Because the researchers did not have access to personal information of the patients due to privacy regulations, the project coordinators selected the respondents. For this reason, our results might be susceptible to selection bias. It is not possible to exclude that the coordinators selected respondents who are more ‘conforming’ or satisfied. Furthermore, respondents may have been subject to a latent form of coercion30 and may have felt compelled to report favourable views. However, they still reported aspects with low perceived realization, indicating that they did provide a balanced view.

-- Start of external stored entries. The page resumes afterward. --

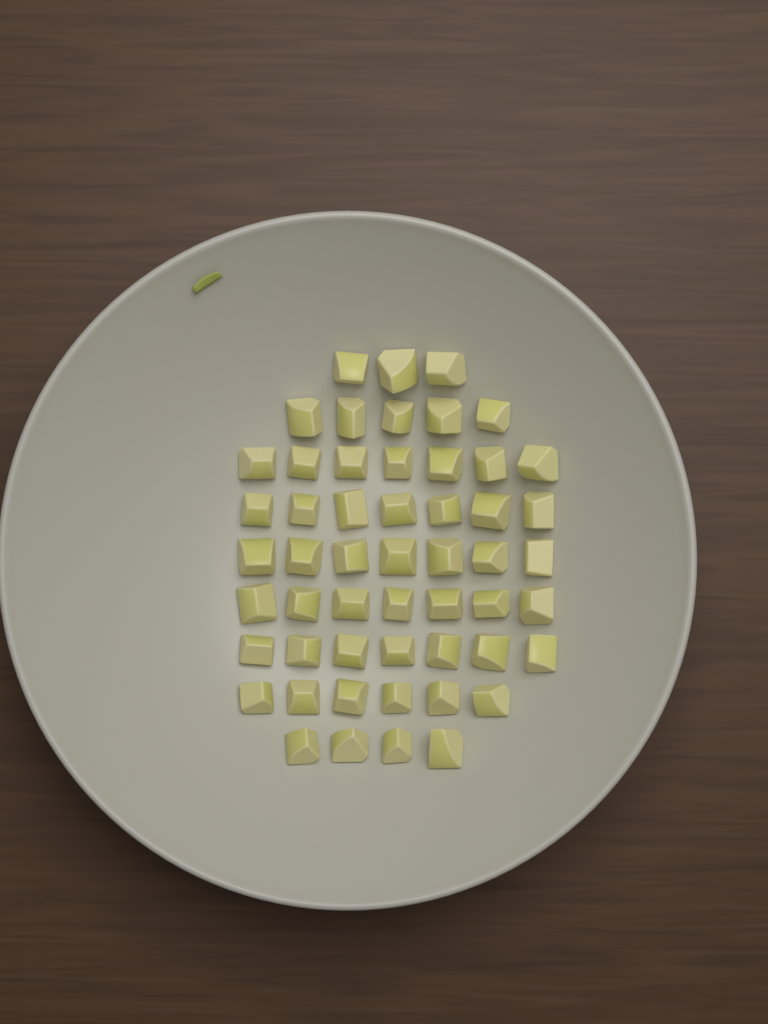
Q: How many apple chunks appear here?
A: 53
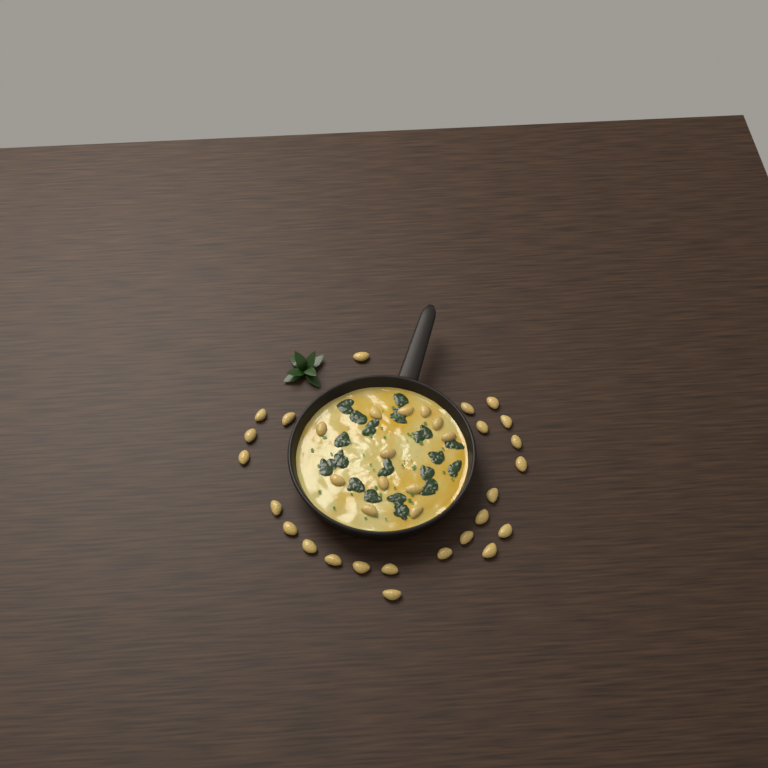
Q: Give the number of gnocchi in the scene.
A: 36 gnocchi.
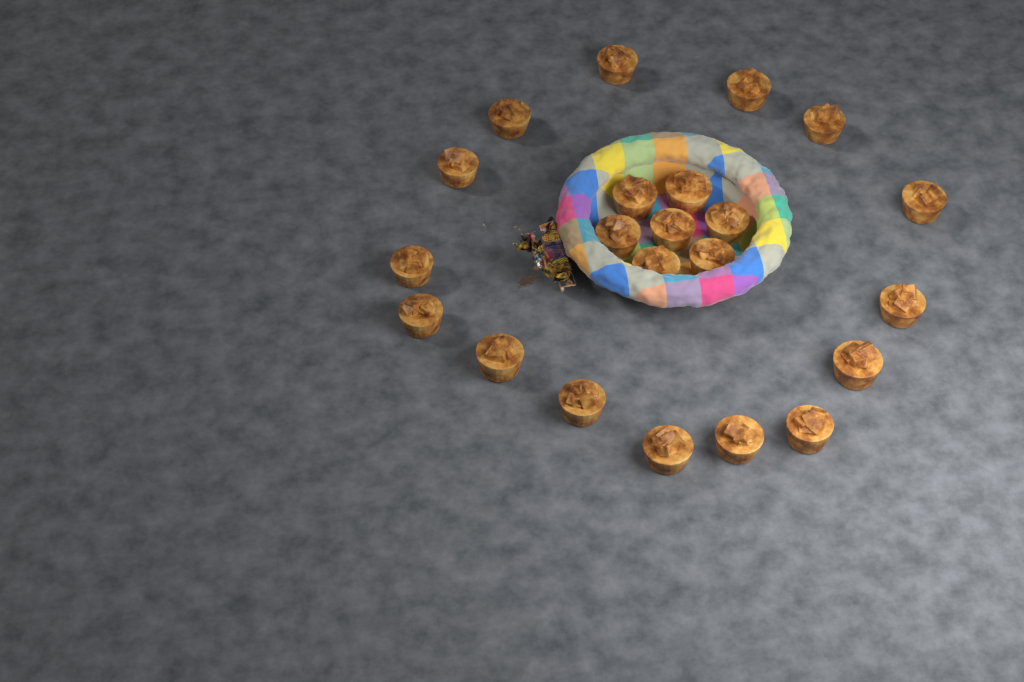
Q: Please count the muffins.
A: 22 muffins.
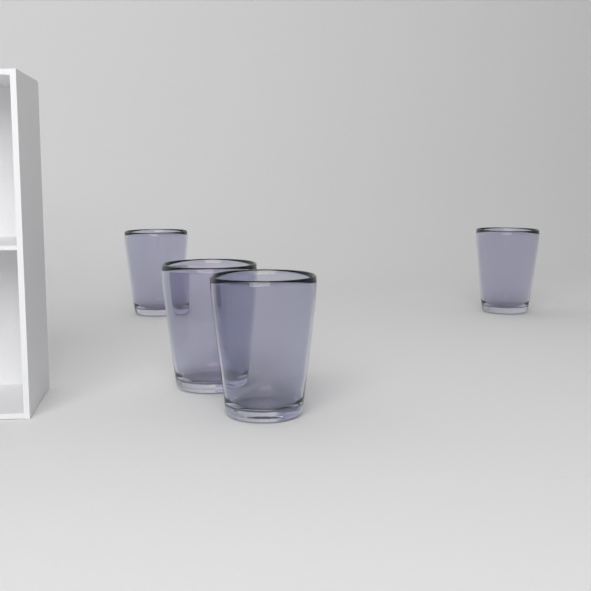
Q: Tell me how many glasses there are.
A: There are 4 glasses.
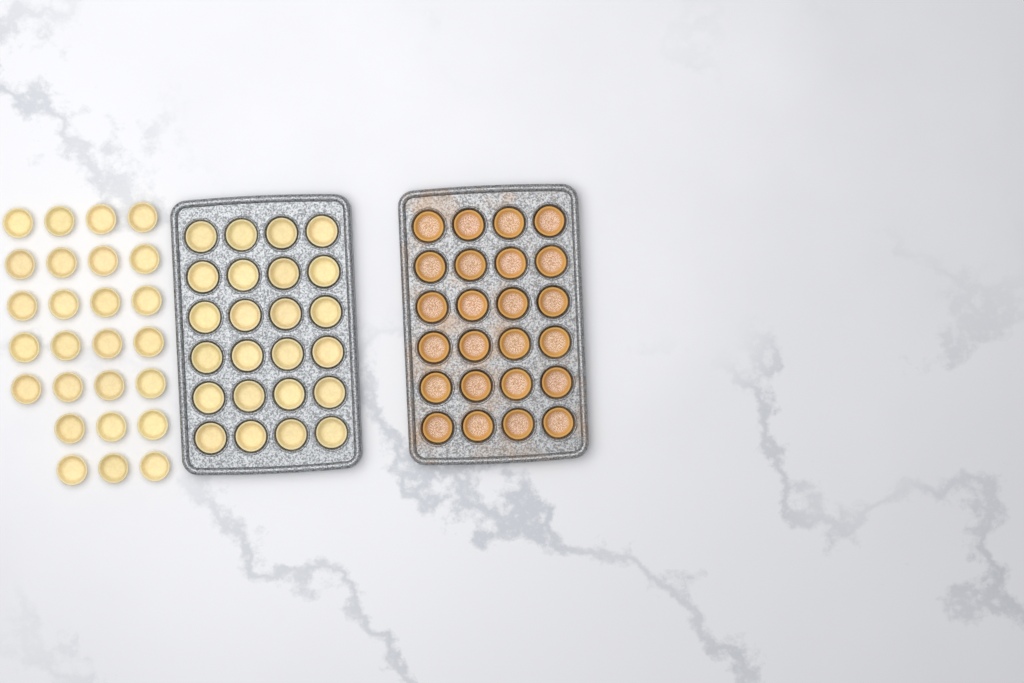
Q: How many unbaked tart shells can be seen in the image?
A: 50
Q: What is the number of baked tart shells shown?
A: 24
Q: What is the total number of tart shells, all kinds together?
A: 74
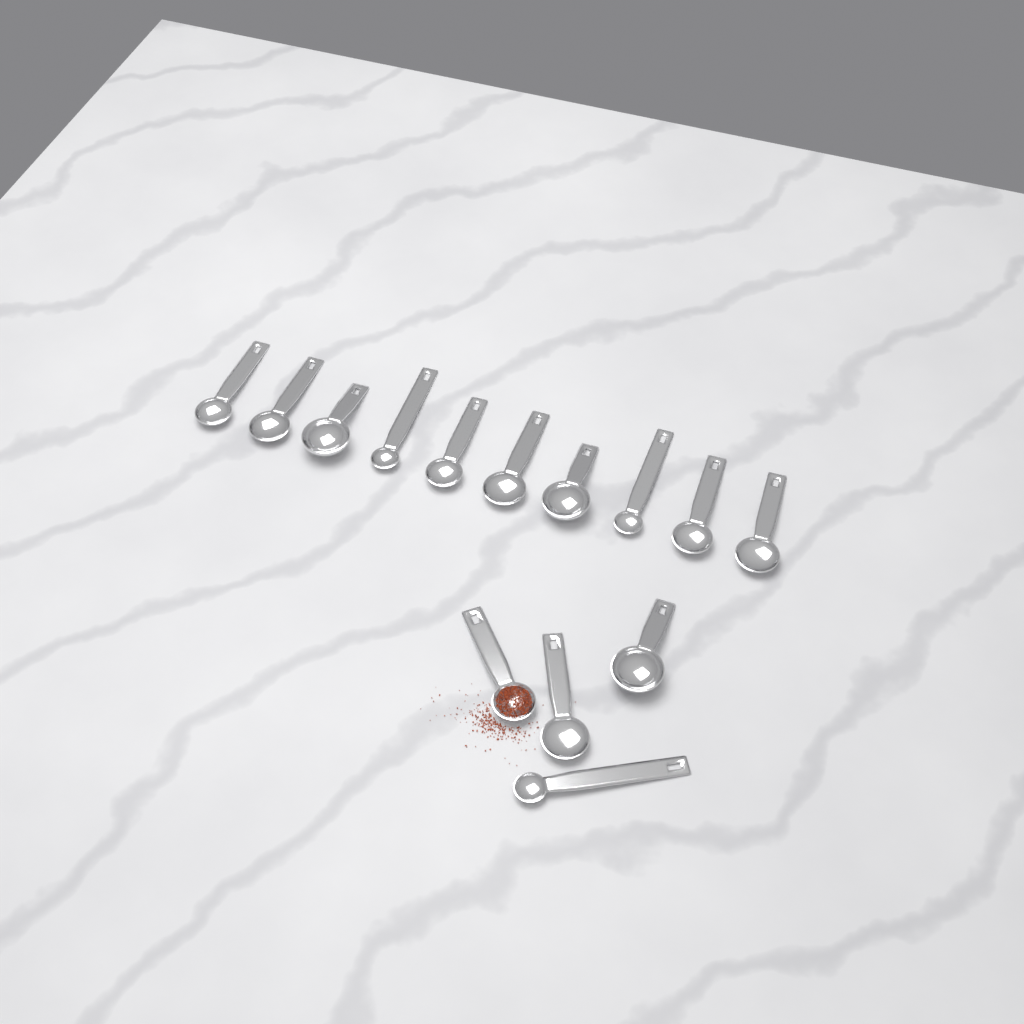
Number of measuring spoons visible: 14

Our study focused on patients who were approachable through survey research. To allow for generalization of our findings to the entire population of patients with SPMI, the associations we found between involvement, satisfaction and empowerment should be replicated in a broader sample.
Conclusions
We believe that our results add to the knowledge about the processes behind involvement and its linkages with satisfaction and empowerment. This study confirms the value that is placed on involvement. Making patient involvement a reality is more than just an ethical imperative; it may enhance patient‐reported outcomes such as patient satisfaction and empowerment. Nevertheless, our results remain tentative, and the associations between involvement, satisfaction and empowerment should be replicated and assessed in more depth. Our findings do, however, indicate directions for further research. Ideally, an intervention study would measure several patient‐reported outcomes. The concept of quality of life could be included because this can be considered the ultimate goal of MHC and patient involvement initiatives.
Source of funding
This research was funded by the Belgian Federal Government Service of Public Health, Brussels, Belgium (FOD Volksgezondheid, Veiligheid van de Voedselketen en Leefmilieu).
Conflicts of interest
No conflicts of interest have been declared.
Acknowledgements
Chantal Gelders and Bernard Jacob of L'Association Interrégionale de Guidance et de Santé are thanked for their help with the data collection among the French‐speaking respondents. We thank our project partners: Psytoyens asbl, UilenSpiegel vzw, Similes Francophone and Similes Vlaanderen. Prof. Geert Molenberghs of I‐Biostat is warmly thanked for his statistical advice.
Footnotes
We use the term ‘patient’ for reader‐friendliness. This does not imply that we view the patient as taking a passive role.
Possible limitations of involvement are discussed in a previous paper.12
Belgium's two largest language communities were included in this study: (i) the Flemish (Dutch‐speaking) community and (ii) the Walloon (French‐speaking) community.